Alors qu’un nouveau round des négociations internationales sur le climat prend place à Varsovie, une étude vient minorer la responsabilité historique des pays industrialisés dans le changement climatique. Selon elle, plus de 48 % du total des émissions de gaz à effet de serre (GES) rejetés dans l’atmosphère depuis 1850 proviendrait de la Chine et des pays en développement. Selon les chercheurs néerlandais de la Netherlands Environmental Assessment Agency qui ont publié cette étude « Ces résultats montrent l’importance des choix dans le calcul des contributions historiques par les différents pays. Les résultats de ces calculs pourraient influencer les décideurs dans leurs négociations sur le climat ».
La responsabilité historique en question
La responsabilité historique des pays occidentaux est un point important des négociations climatiques. En effet, c’est un argument avancé par les pays du Sud pour demander au Nord des efforts accrus. Car jusqu’à présent, il était reconnu que le Nord avait émis une part plus importante des GES présents dans l’atmosphère. Historiquement, en effet, depuis la moitié du XIXe siècle, les pays riches, Etats-Unis et Europe de l’Ouest ont été parmi les premiers à utiliser les énergies fossiles, comme le charbon et le pétrole.
Les premières négociations sur le climat, et en particulier le protocole de Kyoto, ont mis l’accent sur le rôle particulier des pays industrialisés – ces derniers ont été regroupés dans ce qui est appelé l’Annexe I (approximativement, les pays de l’OCDE). Le protocole de Kyoto leur a demandé des efforts chiffrés (5 % par rapport au niveau de 1990, en moyenne) de réduction de leurs émissions de GES, tandis que les autres pays (dits de l’Annexe II) étaient exonérés de telles demandes.
Mais, en une dizaine d’années, certains pays en développement, notamment la Chine, l’Inde, le Brésil, l’Afrique du Sud et la Russie, sont devenus d’importants émetteurs de GES. La Chine, grosse consommatrice de charbon, est devenue le premier pays émetteur de CO2 devant les Etats-Unis.

(Extrait du jeu de données)

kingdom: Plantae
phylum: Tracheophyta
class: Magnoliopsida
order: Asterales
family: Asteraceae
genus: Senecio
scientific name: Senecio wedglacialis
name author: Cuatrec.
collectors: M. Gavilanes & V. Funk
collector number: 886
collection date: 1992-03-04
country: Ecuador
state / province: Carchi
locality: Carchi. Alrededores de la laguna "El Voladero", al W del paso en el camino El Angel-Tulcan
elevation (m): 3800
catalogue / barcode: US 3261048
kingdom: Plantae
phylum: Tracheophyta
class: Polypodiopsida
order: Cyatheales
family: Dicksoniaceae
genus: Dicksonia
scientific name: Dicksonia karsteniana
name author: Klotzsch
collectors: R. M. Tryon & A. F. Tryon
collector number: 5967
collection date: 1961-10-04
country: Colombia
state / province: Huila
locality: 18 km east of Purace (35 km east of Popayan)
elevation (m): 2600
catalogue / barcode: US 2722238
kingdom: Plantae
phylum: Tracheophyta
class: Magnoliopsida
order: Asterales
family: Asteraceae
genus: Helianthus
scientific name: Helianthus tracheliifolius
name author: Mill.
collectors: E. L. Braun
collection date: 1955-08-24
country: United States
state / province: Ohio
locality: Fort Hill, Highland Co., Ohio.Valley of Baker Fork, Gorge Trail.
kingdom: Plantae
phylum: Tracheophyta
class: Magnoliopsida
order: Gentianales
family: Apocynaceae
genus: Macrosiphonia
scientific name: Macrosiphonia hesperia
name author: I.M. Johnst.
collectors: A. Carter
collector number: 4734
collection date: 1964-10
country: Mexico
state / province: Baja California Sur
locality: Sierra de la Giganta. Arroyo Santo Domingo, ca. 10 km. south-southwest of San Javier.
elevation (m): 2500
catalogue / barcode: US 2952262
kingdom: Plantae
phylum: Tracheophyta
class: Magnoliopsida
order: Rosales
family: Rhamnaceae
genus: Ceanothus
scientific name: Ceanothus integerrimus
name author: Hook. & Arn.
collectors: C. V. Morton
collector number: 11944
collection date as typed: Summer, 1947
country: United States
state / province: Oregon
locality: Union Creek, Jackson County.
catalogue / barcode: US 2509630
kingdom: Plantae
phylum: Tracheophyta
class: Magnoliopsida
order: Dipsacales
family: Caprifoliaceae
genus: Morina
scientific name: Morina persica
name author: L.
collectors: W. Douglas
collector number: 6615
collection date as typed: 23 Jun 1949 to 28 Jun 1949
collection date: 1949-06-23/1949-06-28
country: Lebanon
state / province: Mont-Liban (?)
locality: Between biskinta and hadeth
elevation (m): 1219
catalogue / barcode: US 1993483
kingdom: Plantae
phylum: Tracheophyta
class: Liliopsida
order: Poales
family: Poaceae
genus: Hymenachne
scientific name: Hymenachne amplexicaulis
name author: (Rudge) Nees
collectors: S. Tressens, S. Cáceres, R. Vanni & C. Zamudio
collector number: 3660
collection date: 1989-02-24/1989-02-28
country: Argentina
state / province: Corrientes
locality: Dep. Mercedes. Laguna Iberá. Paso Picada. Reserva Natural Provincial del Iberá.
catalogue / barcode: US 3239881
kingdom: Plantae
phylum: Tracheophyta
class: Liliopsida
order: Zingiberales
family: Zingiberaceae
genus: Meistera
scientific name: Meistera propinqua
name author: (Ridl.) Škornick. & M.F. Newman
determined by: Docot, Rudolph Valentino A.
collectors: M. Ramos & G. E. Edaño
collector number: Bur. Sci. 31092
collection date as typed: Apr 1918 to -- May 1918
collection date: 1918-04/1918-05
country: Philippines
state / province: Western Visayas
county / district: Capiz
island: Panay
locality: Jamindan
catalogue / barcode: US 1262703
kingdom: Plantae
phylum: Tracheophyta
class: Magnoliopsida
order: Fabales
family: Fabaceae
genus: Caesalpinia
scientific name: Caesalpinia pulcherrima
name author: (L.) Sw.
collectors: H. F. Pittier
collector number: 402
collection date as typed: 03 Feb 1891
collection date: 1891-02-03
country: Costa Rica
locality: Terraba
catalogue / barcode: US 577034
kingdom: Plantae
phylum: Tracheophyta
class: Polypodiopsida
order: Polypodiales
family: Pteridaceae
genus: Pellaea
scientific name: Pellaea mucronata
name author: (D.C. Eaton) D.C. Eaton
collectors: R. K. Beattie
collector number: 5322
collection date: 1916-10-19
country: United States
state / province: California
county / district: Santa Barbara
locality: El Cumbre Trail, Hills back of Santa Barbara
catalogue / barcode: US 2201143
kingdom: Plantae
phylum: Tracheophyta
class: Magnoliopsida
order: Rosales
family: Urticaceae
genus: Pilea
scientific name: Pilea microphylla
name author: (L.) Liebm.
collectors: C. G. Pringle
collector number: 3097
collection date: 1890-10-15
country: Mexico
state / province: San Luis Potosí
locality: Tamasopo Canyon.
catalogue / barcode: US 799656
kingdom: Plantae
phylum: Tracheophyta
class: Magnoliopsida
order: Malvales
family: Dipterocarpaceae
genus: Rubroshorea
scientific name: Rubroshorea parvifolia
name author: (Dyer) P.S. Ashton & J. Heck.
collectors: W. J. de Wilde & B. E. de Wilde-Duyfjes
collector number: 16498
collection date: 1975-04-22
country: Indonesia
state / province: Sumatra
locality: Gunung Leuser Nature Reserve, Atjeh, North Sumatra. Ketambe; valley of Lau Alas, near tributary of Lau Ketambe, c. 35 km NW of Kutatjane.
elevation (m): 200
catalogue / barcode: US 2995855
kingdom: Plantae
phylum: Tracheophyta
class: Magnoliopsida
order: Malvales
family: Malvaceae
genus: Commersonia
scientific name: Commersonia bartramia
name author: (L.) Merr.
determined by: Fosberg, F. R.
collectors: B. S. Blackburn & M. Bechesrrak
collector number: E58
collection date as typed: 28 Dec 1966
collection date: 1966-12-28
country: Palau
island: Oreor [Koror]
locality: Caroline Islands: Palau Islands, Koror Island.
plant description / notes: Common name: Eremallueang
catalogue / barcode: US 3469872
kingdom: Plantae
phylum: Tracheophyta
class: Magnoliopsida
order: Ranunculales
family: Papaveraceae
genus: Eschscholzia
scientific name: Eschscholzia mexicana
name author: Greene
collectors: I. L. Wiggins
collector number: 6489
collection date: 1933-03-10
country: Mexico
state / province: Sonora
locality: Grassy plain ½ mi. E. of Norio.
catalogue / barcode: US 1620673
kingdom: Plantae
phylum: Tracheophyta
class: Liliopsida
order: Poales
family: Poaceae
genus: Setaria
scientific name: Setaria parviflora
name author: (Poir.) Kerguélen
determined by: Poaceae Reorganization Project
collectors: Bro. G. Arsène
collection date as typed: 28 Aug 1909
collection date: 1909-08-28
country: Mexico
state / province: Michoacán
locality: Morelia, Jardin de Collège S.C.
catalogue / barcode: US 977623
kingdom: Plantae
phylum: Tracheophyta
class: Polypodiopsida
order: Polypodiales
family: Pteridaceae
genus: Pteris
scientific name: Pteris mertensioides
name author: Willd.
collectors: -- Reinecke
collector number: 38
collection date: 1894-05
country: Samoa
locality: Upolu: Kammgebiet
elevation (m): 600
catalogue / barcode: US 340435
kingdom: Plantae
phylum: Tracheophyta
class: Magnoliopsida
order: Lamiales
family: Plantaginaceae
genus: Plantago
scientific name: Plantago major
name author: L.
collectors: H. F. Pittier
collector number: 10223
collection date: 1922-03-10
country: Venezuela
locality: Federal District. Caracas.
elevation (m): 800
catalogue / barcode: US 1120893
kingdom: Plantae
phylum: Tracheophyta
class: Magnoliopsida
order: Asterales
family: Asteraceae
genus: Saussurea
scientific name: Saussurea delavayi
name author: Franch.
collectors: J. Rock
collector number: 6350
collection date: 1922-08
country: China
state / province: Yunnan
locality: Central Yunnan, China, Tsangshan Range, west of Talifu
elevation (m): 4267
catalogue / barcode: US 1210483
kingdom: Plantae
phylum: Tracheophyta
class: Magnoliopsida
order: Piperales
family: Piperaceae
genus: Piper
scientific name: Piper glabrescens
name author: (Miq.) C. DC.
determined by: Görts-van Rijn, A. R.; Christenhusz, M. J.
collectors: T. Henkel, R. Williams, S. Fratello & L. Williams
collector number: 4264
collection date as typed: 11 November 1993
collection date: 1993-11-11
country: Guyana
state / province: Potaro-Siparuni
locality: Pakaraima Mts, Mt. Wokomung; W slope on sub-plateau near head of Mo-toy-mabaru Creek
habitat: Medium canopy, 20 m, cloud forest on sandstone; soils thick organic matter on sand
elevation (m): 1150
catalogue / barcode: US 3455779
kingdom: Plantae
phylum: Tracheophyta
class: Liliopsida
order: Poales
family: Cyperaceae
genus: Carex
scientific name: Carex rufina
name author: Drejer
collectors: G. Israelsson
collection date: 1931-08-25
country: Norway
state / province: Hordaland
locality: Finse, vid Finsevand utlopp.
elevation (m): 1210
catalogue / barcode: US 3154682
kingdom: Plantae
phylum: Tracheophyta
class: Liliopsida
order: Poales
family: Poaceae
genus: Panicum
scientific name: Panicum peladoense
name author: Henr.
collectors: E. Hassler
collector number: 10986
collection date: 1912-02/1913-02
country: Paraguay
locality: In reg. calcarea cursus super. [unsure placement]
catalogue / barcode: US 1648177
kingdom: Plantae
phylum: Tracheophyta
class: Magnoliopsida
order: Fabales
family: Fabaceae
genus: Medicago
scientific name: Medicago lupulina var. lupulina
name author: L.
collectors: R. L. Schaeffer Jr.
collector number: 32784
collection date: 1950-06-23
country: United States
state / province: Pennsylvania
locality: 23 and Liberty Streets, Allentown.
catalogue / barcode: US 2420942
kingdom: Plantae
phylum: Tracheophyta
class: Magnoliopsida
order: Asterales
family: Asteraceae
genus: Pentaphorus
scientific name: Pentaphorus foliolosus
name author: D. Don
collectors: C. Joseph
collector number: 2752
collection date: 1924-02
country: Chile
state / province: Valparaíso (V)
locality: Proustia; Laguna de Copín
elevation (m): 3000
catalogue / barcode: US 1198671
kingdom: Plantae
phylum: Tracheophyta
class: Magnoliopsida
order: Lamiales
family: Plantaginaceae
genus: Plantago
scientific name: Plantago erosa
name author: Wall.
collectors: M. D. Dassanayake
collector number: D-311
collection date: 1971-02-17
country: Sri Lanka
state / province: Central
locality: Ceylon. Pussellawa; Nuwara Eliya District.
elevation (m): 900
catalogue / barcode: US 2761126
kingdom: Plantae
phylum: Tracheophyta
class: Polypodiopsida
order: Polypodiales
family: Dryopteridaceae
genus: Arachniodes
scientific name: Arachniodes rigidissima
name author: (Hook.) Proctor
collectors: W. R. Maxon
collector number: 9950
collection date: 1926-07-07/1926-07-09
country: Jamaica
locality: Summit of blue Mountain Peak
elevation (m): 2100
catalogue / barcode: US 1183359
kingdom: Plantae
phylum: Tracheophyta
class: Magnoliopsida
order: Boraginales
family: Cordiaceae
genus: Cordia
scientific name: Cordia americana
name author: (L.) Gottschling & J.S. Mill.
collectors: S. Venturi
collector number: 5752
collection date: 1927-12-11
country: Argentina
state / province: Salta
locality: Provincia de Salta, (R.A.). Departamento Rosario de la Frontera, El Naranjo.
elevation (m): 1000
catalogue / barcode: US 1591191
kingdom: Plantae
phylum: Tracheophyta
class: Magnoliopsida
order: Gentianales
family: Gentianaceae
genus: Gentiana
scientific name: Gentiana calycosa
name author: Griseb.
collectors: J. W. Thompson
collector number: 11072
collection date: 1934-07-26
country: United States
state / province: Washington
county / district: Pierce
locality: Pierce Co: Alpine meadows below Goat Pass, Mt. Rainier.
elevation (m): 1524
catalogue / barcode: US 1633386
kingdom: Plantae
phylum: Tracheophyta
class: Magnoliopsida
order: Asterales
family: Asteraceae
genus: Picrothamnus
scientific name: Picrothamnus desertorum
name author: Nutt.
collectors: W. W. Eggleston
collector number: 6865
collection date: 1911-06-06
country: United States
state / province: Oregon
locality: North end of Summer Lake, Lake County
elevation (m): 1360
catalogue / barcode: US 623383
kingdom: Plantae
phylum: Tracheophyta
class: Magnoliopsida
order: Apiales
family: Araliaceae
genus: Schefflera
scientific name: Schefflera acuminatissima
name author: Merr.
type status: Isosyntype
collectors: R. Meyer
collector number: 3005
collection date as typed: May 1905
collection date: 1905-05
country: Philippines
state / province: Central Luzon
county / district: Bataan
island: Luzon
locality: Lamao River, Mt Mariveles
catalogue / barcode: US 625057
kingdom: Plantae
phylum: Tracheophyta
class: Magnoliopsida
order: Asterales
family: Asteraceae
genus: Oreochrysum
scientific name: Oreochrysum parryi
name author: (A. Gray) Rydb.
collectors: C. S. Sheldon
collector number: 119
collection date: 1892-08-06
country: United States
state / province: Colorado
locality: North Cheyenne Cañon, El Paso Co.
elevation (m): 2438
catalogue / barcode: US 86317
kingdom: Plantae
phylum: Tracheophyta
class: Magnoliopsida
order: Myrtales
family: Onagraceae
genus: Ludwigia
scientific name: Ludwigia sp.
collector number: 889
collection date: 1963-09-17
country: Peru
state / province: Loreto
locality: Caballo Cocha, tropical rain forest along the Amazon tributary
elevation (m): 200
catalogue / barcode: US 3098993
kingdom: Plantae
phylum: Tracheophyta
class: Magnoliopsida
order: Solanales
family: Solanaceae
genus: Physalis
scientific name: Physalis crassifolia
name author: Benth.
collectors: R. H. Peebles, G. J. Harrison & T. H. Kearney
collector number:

• CONSIGNES:
[1] Pouvez-vous réécrire sous forme de liste le paragraphe de l'extrait sur les négociations climatiques qui commence par « Les premières négociations sur le climat », en gardant ses faits principaux ?
[2] Écrivez la suite de l'extrait sur les négociations climatiques, à partir de sa dernière phrase.

• RÉPONSES:
[1]
- Les premières négociations sur le climat, en particulier le protocole de Kyoto, ont mis l'accent sur le rôle des pays industrialisés.
- Ces pays ont été regroupés dans l'Annexe I, qui correspond approximativement aux pays de l'OCDE.
- Le protocole de Kyoto leur a demandé de réduire leurs émissions de GES de 5 % en moyenne par rapport au niveau de 1990.
- Les autres pays, dits de l'Annexe II, étaient exonérés de telles demandes.

[2]
Dès lors, se pose un problème complexe dans les négociations climatiques, sur lequel ont achoppé les dernières réunions internationales depuis le sommet de Copenhague en 2009 : « L’idée que les pays émergents puissent prendre des engagements et se différencient ainsi des pays en développement constitue un virage complet par rapport au Protocole de Kyoto et à la conception générale du régime climatique. S’est alors rapidement posé la question de la nature des obligations pour chaque pays et de la répartition de ces obligations. Or les pays n’ont pas tous la même conception de ce que cet accord impliquerait. Ainsi, les Etats-Unis veulent des obligations symétriques entre pays développés et pays émergents. Au sein des BASIC (groupe de négociation réunissant le Brésil, l’Afrique du Sud, l’Inde et la Chine), les positions divergent, avec notamment la Chine qui accepte l’idée d’engagements juridiques, au-delà de 2020, et l’Inde qui, au nom de l’équité, résiste à l’idée d’un instrument juridiquement contraignant », résume Pierre Radanne dans une note sur les enjeux des négociations de Varsovie.
Quelle justice pour le climat ?
Les pays industrialisés sont en faveur d’une répartition des efforts. La Chine argue que même si elle émet plus que tout autre pays, elle pollue moins si on ramène les émissions au nombre d’habitant. En clair, un Chinois rejette moins qu’un occidental. L’Inde et le Brésil mettent en avant la responsabilité historique des pays de l’Annexe I. Bref, les avis divergent et la solution retenue jusqu’à présent de « responsabilité commune mais différenciée », semble mise à mal par le fait que les pays émergents seront bientôt au même niveau que les pays riches pour les émissions.
Comme l’explique Pierre Radanne : « lors des négociations portant sur la période 2012-2020, le même découpage a été conservé. Le souhait des pays Annexe 1 de voir des engagements appliqués aux pays émergents s’est heurté à un refus. Cette nouvelle distinction est d’autant plus hasardeuse que n’a jamais été précisé comment on distinguait un pays émergent d’un pays en développement. Le sentiment d’injustice qui a découlé d’une détermination peu équitable des engagements implique une refonte des bases de la négociation, afin d’adapter le cadre légal aux mutations en cours. Pour ce faire, il faudra estomper les catégories de pays établies par la Convention Cadre de lutte contre le changement climatique et reprises dans les accords suivants. »
L’enjeu de 2015 : la répartition des efforts
Contactée par email de Varsovie, Alix Mazonoue du Réseau Action Climat France, en charge des questions de Politiques internationales n ‘a pas eu connaissance du rapport de la Netherlands Environmental Assessment Agency. Mais elle insiste sur le rôle historique des pays industrialisés et elle met en garde : « On sait que la majorité des émissions se situent ou se situeront bientôt dans les pays en développement. Mais attention, il s’agit des émissions liées à la production et non à la consommation. Or la plupart des choses produites dans les pays en développement sont consommées dans les pays développés. Le système de comptabilisation des émissions actuelles ne prend pas cette donne en compte, ce qui fausse la vision globale. Les émissions françaises décroisent officiellement si on regarde uniquement la production. Mais si on regarde les émissions liées à la consommation sur le territoire français, elles augmentent de 14%. »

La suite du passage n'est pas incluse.